Having worked for Kmart since 1980, Luzann Garcia, 61, holds the close-knit employee family dear to her heart. Garcia, who retired in 2019, started at the Gilroy location as a full-time cashier before moving up the ladder into human resources for the last 13 years at the Hollister Kmart, one of 96 stores that closed this month.
As the HR rep for the Hollister location, Garcia met every single employee who passed through the now vacated building at 391 Tres Pinos Road. Kmart employees throughout the years included local high school students, college students, first-time workers and others with experience moving up to supervisor positions.
For Garcia, Kmart served as a second home that allowed her to provide for her family. It also provided an opportunity to work in town, less than two miles from her children and later her grandson.
“When your children get sick it’s nice to know that you’re only a few blocks away,” Garcia said about not commuting out of the county for work. “You can go and pick them up or check on them if they are at home.”
After 13 years at the Gilroy Kmart, she transferred to the Hollister location, where she helped out during the grand opening in the mid to late 1980s. Working at the Hollister Kmart didn’t come without challenges. Garcia said the store went through a phase of feeling like a ghost town when Target opened in the late 1990s.

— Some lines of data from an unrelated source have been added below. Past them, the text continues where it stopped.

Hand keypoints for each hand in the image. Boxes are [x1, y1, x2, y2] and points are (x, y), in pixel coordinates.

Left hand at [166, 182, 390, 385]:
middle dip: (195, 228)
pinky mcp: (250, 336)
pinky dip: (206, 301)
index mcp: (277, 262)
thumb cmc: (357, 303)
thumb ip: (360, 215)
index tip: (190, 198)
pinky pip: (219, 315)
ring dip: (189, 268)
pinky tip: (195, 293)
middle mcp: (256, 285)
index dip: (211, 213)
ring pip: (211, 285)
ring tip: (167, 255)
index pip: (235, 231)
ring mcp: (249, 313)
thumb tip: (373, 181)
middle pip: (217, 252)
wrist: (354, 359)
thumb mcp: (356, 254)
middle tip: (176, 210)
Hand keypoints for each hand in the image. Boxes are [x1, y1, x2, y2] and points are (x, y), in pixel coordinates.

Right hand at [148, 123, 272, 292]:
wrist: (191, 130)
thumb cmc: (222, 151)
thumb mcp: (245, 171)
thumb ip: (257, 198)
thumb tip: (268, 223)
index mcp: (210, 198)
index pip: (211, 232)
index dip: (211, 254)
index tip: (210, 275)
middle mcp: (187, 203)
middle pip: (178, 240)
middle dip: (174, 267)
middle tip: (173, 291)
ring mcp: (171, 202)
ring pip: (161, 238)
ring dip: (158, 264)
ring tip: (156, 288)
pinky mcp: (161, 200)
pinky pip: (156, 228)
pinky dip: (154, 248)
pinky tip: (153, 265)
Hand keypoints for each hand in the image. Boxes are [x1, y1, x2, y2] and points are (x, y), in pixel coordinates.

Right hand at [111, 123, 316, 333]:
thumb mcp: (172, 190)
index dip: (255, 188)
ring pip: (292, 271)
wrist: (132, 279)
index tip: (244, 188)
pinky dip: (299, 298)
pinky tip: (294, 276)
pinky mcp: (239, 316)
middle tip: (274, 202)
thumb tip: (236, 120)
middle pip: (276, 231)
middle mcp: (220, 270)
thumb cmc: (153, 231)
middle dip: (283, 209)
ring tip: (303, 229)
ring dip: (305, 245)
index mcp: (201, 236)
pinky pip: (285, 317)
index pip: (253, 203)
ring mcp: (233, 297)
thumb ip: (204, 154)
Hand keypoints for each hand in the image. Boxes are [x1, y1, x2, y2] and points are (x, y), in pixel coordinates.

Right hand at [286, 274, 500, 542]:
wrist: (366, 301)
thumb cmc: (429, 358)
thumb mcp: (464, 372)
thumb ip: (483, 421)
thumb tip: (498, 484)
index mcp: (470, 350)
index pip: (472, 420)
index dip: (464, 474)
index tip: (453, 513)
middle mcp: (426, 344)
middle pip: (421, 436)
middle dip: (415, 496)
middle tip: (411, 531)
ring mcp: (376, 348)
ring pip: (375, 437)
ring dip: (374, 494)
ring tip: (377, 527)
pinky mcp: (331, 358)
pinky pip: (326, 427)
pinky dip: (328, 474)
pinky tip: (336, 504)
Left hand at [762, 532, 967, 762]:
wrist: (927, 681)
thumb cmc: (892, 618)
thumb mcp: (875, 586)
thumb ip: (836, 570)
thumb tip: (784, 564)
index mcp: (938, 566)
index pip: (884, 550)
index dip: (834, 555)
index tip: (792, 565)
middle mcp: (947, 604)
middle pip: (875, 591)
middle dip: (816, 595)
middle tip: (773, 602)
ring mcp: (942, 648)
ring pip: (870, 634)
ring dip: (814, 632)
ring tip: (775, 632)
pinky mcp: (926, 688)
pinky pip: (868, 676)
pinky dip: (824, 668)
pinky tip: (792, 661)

“They thought we were going to close back then,” Garcia said.
Despite years-long rumors that Kmart would close, and occasionally having to deal with a rude customer, Garcia’s main takeaway of her years with the retailer is the relationships built inside the building.
“I’ll mostly remember it being more fun than misery,” Garcia said. “It’s more that you built relations with the community, the families and the people you work with.”
Not only did Garcia have the opportunity to be near her children as they grew up, she also helped youth in the workplace learn about accountability, timeliness and a strong work ethic. In doing so, she gave the initial Kmart training tour to multiple generations of families that passed through the retailer. The closeness of employees helped create a “Kmart family.”
“Everybody was pretty tight-tight,” Garcia said.
And, like a family, Kmart employees, especially those who worked there for over a decade, shared experiences such as marriages, graduations, births, baptisms and deaths. Garcia said she can only hope that those who lost their job can land on their feet.
“We used to say that if you could work at a Kmart, you can work almost anywhere,” Garcia said.